Please join us for the next reading on Tuesday, October 7th:
BRYAN ALASPA Bryan Alaspa has been writing in one form or another since he first sat down in front of his mother's electric typewriter in the third grade. At that time he typed out his first three-page, punctuation-deprived piece of fiction. It has been downhill ever since.
Despite a brief detour into the world of broadcasting via radio, Bryan has been passionate about writing from that day forward.
Bryan wrote his first full-length novel, The Ballad of the Blue Denim Gang, just after college. Right after that he wrote a mystery novel, The Vanished Child. He took a break, writing mostly articles and business-related materials before returning to fiction with his powerful and disturbing look at small town life called Dust.
Bryan has also recently ventured into non-fiction thanks to Schiffer Publishing. His book Ghosts of St. Louis: the Lemp Mansion and Other Eerie Tales was released in 2007. He has since written the book Chicago Crime Stories: Rich Gone Wrong which will be released in spring of 2009. He has a book about famous Chicago disasters in the works for Schiffer as well.
RIG is his first foray into the genre that made Bryan want to start writing in the first place: horror fiction. While he wrote the book shortly after Dust, it took him time to rewrite and fine-tune the story for publication.
Bryan still lives in Chicago and is working on both fiction and non-fiction works while also writing articles, columns and reviews for various print and online publications.

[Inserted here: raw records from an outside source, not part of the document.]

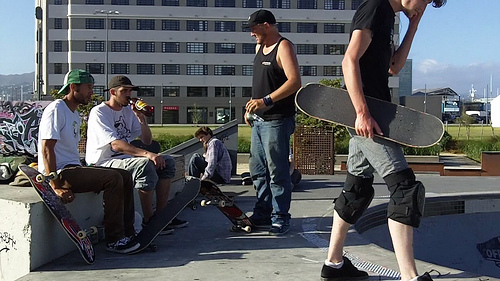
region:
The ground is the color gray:
[108, 253, 315, 279]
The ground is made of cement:
[173, 228, 289, 279]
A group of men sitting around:
[11, 0, 473, 279]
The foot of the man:
[310, 246, 374, 279]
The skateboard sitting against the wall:
[15, 155, 102, 270]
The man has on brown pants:
[56, 158, 142, 243]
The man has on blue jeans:
[246, 105, 301, 214]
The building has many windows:
[39, 4, 243, 87]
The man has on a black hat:
[235, 2, 281, 33]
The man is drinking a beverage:
[118, 92, 161, 118]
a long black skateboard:
[295, 83, 447, 151]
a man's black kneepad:
[377, 166, 430, 230]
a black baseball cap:
[237, 10, 279, 30]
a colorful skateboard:
[18, 162, 105, 263]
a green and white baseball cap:
[54, 67, 96, 102]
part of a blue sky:
[443, 15, 498, 46]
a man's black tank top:
[245, 35, 301, 115]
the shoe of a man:
[317, 258, 370, 278]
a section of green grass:
[447, 119, 494, 139]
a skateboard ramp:
[395, 200, 498, 267]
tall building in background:
[34, 10, 414, 115]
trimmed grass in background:
[172, 122, 499, 164]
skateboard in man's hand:
[322, 75, 444, 152]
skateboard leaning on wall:
[25, 152, 123, 254]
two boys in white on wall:
[42, 59, 182, 229]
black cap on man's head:
[242, 12, 287, 35]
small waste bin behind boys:
[292, 119, 348, 174]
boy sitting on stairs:
[178, 115, 238, 202]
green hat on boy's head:
[56, 57, 105, 89]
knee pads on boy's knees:
[330, 171, 451, 223]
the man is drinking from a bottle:
[93, 61, 183, 171]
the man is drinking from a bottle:
[91, 56, 205, 235]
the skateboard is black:
[260, 60, 487, 195]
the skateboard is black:
[123, 183, 264, 268]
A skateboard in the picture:
[297, 78, 451, 146]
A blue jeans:
[242, 125, 297, 218]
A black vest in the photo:
[245, 40, 303, 121]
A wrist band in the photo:
[257, 81, 276, 111]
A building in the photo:
[139, 9, 236, 88]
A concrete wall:
[0, 189, 52, 262]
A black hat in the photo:
[107, 67, 133, 88]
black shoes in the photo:
[317, 255, 438, 280]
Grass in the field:
[443, 118, 497, 135]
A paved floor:
[200, 238, 283, 277]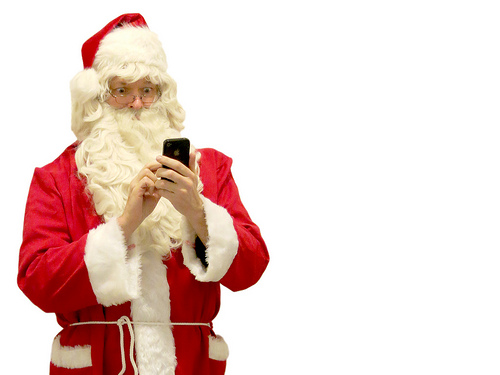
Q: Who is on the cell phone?
A: Santa Claus.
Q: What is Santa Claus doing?
A: Looking at a cell phone.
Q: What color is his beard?
A: White.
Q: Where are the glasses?
A: On his face.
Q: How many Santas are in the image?
A: One.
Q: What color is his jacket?
A: White and Red.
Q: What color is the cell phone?
A: Black.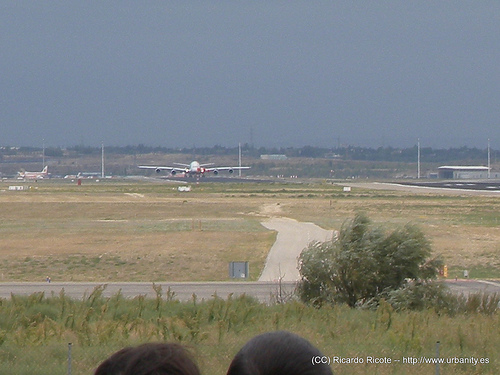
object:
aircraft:
[15, 165, 52, 183]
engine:
[213, 170, 219, 175]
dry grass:
[0, 180, 499, 284]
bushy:
[0, 265, 500, 350]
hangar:
[437, 165, 491, 181]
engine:
[170, 170, 177, 175]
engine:
[155, 168, 161, 173]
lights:
[200, 167, 204, 172]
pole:
[444, 265, 448, 278]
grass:
[0, 180, 500, 375]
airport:
[0, 146, 500, 305]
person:
[224, 331, 335, 374]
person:
[92, 341, 201, 374]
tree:
[295, 212, 445, 309]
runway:
[0, 278, 500, 306]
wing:
[137, 164, 191, 174]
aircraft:
[137, 161, 252, 181]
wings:
[138, 165, 251, 175]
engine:
[227, 168, 234, 174]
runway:
[379, 182, 498, 191]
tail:
[197, 166, 201, 171]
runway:
[257, 202, 340, 282]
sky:
[0, 0, 499, 148]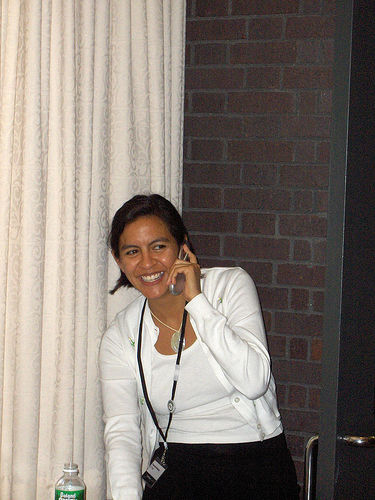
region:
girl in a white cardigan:
[85, 190, 286, 499]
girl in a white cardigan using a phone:
[90, 186, 303, 499]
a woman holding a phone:
[96, 186, 301, 499]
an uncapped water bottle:
[49, 458, 90, 499]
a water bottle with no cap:
[48, 458, 87, 498]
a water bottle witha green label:
[48, 459, 92, 499]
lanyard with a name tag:
[138, 286, 201, 487]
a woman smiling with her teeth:
[99, 188, 299, 498]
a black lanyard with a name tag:
[133, 286, 192, 491]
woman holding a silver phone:
[99, 182, 292, 499]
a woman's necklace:
[143, 301, 192, 352]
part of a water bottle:
[56, 460, 87, 499]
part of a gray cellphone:
[167, 245, 189, 303]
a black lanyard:
[135, 288, 195, 486]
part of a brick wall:
[188, 0, 331, 262]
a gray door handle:
[303, 430, 327, 498]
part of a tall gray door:
[302, 0, 372, 499]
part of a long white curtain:
[0, 0, 195, 498]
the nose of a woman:
[138, 247, 154, 270]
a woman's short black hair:
[102, 195, 191, 295]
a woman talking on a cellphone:
[96, 196, 301, 497]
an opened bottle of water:
[43, 460, 99, 497]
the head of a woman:
[97, 186, 208, 322]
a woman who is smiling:
[98, 188, 207, 308]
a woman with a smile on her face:
[91, 196, 213, 298]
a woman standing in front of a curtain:
[2, 152, 181, 393]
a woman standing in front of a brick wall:
[120, 160, 331, 402]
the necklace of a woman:
[151, 307, 199, 366]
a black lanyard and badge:
[124, 305, 195, 490]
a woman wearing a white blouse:
[86, 170, 291, 450]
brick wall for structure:
[188, 4, 325, 227]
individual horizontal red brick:
[226, 138, 295, 158]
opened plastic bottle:
[53, 459, 87, 498]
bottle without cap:
[53, 461, 89, 498]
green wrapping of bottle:
[53, 488, 85, 498]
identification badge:
[140, 453, 167, 485]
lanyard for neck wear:
[137, 299, 186, 483]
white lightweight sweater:
[200, 274, 276, 436]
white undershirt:
[145, 347, 248, 438]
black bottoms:
[149, 441, 296, 498]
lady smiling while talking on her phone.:
[93, 187, 289, 494]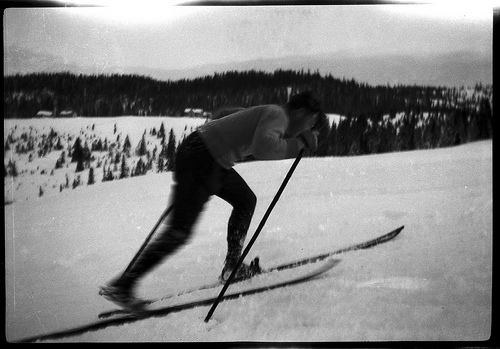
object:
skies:
[8, 258, 341, 344]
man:
[97, 91, 327, 307]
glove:
[302, 131, 320, 151]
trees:
[3, 123, 192, 206]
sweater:
[195, 105, 304, 170]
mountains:
[2, 68, 492, 118]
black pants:
[105, 130, 257, 291]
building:
[36, 109, 72, 116]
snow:
[60, 110, 72, 114]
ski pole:
[204, 148, 306, 323]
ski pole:
[119, 203, 176, 280]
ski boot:
[99, 257, 262, 313]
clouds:
[0, 0, 490, 86]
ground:
[1, 114, 500, 347]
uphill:
[3, 139, 491, 343]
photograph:
[0, 0, 500, 349]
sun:
[59, 0, 207, 26]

He still hopes to some day write the definitive book on Chicago.
JETT McALLISTER received an MFA in poetry writing from the University of Virginia, where he was a Henry Hoyns Fellow and served as the editor of the journal Meridian. He is currently writing a dissertation on sublimity and contemporary poetry at the University of Chicago. His poems have recently appeared in the Columbia Poetry Review, Center, Hunger Mountain, Bitter Oleander, and other journals.
DARYL MURPHY received an MFA from the University of Iowa's Writers Workshop and has published poetry and fiction in journals including The Black Scholar, Passages North, and The MacGuffin. Daryl has been creative writing faculty at various colleges and universities since 1985.
REINHARDT SUAREZ wonders why the king sent all his horses to help put Humpty Dumpty together after his unfortunate fall off the wall. This is principally due to two things: the common horse's animal intellect (which is woefully inadequate for the complex surgical work involved) combined with a distinct lack of oposable thumbs. Reinhardt Suarez, on the other hand, does not lack opposable thumbs. He has used his thumbs--along with his other fingers--to write his recently completed novel, Guessing and Keeping Still, as well as other sundry tales of derring-do. He lives in Chicago, where several other people live, too.